Where the preamble to the proposed rule provides some additional detail, it raises serious concerns.  The preamble appears to state that when manufacturers report a range of best prices, the best price that would actually apply for purposes of the Medicaid drug rebate program would be based on whether the state was participating in a VBP arrangement in its Medicaid program and the clinical outcome of each individual Medicaid beneficiary receiving the drug.  If the state Medicaid program was not part of a VBP arrangement with the manufacturer, no VBP-related best prices would apply even if they would have the effect of increasing the rebates manufacturers owe.  Even if the average best price discount under VBP arrangements is larger, a smaller discount would apply if a Medicaid beneficiary has a clinical outcome that is better than average.  This also begs the question of what would happen if there is no non-VBP regular best price because the manufacturer is exclusively providing the drug through VBP arrangements.  Altogether, this could substantially weaken the best price requirement.  For example, as discussed below, only a relatively small number of state Medicaid programs currently have VBP arrangements, and of those, the arrangements are only with a single or a handful of manufacturers.  It is hard to believe that this is what CMS is proposing and provides a strong indication that CMS has not adequately developed its proposed best price reporting changes before issuing this rule.

The proposed rule correctly acknowledges that the Medicaid drug rebate system does not currently allow for manufacturers to report varying best prices, let alone allow for calculation of rebates based on the individual patient outcomes of Medicaid beneficiaries receiving that drug within a state Medicaid VBP arrangement.  The proposed rule states there would be “operational challenges this may bring to MDRP systems” and that “it will take us time to make such system changes.”  Setting aside the issues related to the best price depending on Medicaid VBP participation and individual Medicaid beneficiary outcomes, CMS and manufacturers would need sufficient time to prepare for these best price reporting changes so they could be soundly implemented.

As a result, it is clear that CMS must take much more time to develop its proposed best price reporting changes and provide substantially greater detail on how manufacturers would report best price under VBP arrangements before finalizing the proposed rule.  While the regulatory approach CMS is taking would not eliminate or gut the best price requirement outright, as would legislative proposals that some manufacturers support, it would still raise a significant risk of gaming that could delay or reduce manufacturers’ rebate obligations.

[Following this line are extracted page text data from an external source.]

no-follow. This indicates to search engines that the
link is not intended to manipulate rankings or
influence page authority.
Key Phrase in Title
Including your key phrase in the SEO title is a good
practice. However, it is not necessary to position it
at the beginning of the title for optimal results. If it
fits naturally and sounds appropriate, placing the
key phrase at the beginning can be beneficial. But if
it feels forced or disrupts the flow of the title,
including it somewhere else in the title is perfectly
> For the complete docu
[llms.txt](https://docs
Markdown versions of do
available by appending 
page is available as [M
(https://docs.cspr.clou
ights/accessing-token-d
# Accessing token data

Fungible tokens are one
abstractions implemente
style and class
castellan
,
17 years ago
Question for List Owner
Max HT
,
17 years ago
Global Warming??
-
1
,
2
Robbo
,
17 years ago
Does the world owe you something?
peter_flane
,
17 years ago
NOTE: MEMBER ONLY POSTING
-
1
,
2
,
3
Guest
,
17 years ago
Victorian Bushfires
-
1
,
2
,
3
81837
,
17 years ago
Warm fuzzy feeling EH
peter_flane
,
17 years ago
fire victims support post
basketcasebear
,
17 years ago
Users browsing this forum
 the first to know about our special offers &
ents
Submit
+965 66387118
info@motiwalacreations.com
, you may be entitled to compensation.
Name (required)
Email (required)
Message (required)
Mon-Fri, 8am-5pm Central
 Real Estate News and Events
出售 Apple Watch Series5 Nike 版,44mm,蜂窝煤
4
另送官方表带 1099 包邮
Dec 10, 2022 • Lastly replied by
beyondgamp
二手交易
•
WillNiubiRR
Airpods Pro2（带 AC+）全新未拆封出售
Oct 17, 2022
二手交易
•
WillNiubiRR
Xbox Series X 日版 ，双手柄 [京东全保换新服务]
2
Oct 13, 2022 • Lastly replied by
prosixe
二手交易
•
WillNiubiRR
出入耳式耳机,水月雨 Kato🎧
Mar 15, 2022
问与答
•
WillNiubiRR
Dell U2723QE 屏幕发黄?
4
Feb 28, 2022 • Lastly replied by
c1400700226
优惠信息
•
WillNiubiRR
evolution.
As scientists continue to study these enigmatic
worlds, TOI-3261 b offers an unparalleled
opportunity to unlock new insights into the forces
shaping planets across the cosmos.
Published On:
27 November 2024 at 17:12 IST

It is also important to note that the proposed rule is about facilitating the adoption of VBP arrangements in the commercial sector, not about helping lower Medicaid prescription drug costs.  That is because, as Andrea Noda and I have noted, states already have considerable flexibility to adopt “subscription” models, outcome-based contracts, pay-over-time contracts and other alternative payment arrangements.  Since 2018, seven states have received CMS approval for state plan amendments (without waivers) adopting these approaches.  The preamble to the rule misleadingly argues that without the proposed best price reporting changes, “manufacturers may be unwilling to offer VBP to Medicaid… .” But as the Health Affairs blog points out, so long as the Medicaid drug pricing arrangements include a supplemental rebate component, CMS has already determined that best price poses no obstacle to states adopting these arrangements.  If states want to use these arrangements for some drugs and determine whether they can meaningfully reduce their Medicaid prescription drug costs, particularly for new expensive drugs, they can do so today.  More promisingly, Congress could enact improvements to the Medicaid Drug Rebate Program that would produce both federal and state prescription drug savings.  For example, bipartisan Senate legislation (S. 2543), if enacted, would reduce federal Medicaid drug spending by $15 billion over 10 years and state drug spending by about $7.3 billion over 10 years, based on Congressional Budget Office estimates.

Edwin Park is a Research Professor at the Georgetown University McCourt School of Public Policy’s Center for Children and Families.